→ Information shown
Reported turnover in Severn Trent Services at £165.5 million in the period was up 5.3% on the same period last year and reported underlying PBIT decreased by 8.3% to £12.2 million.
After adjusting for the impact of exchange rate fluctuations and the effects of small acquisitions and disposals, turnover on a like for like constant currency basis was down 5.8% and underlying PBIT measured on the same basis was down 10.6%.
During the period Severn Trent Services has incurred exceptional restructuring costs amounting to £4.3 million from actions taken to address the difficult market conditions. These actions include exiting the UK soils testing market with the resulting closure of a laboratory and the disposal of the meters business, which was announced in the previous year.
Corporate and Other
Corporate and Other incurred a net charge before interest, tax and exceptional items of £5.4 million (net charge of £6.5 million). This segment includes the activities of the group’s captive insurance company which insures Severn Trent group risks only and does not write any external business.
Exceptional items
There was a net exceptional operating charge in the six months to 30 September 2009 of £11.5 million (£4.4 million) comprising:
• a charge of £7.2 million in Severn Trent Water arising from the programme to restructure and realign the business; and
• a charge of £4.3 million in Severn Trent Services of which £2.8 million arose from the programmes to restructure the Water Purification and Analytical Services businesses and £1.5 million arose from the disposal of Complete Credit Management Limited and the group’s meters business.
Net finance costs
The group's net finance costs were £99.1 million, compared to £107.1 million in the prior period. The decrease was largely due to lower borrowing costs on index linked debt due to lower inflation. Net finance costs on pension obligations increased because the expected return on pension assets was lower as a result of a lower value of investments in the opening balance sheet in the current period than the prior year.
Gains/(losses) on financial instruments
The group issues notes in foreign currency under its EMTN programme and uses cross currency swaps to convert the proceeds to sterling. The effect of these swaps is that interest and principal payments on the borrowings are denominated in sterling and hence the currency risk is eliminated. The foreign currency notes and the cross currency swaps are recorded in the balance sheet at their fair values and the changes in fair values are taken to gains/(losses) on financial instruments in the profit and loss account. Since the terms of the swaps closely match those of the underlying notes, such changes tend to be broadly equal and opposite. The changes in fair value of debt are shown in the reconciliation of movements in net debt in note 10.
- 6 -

→ Problem
Reproduce every record above exactly.

→ Solution to the problem
Reported turnover in Severn Trent Services at £165.5 million in the period was up 5.3% on the same period last year and reported underlying PBIT decreased by 8.3% to £12.2 million.
After adjusting for the impact of exchange rate fluctuations and the effects of small acquisitions and disposals, turnover on a like for like constant currency basis was down 5.8% and underlying PBIT measured on the same basis was down 10.6%.
During the period Severn Trent Services has incurred exceptional restructuring costs amounting to £4.3 million from actions taken to address the difficult market conditions. These actions include exiting the UK soils testing market with the resulting closure of a laboratory and the disposal of the meters business, which was announced in the previous year.
Corporate and Other
Corporate and Other incurred a net charge before interest, tax and exceptional items of £5.4 million (net charge of £6.5 million). This segment includes the activities of the group’s captive insurance company which insures Severn Trent group risks only and does not write any external business.
Exceptional items
There was a net exceptional operating charge in the six months to 30 September 2009 of £11.5 million (£4.4 million) comprising:
• a charge of £7.2 million in Severn Trent Water arising from the programme to restructure and realign the business; and
• a charge of £4.3 million in Severn Trent Services of which £2.8 million arose from the programmes to restructure the Water Purification and Analytical Services businesses and £1.5 million arose from the disposal of Complete Credit Management Limited and the group’s meters business.
Net finance costs
The group's net finance costs were £99.1 million, compared to £107.1 million in the prior period. The decrease was largely due to lower borrowing costs on index linked debt due to lower inflation. Net finance costs on pension obligations increased because the expected return on pension assets was lower as a result of a lower value of investments in the opening balance sheet in the current period than the prior year.
Gains/(losses) on financial instruments
The group issues notes in foreign currency under its EMTN programme and uses cross currency swaps to convert the proceeds to sterling. The effect of these swaps is that interest and principal payments on the borrowings are denominated in sterling and hence the currency risk is eliminated. The foreign currency notes and the cross currency swaps are recorded in the balance sheet at their fair values and the changes in fair values are taken to gains/(losses) on financial instruments in the profit and loss account. Since the terms of the swaps closely match those of the underlying notes, such changes tend to be broadly equal and opposite. The changes in fair value of debt are shown in the reconciliation of movements in net debt in note 10.
- 6 -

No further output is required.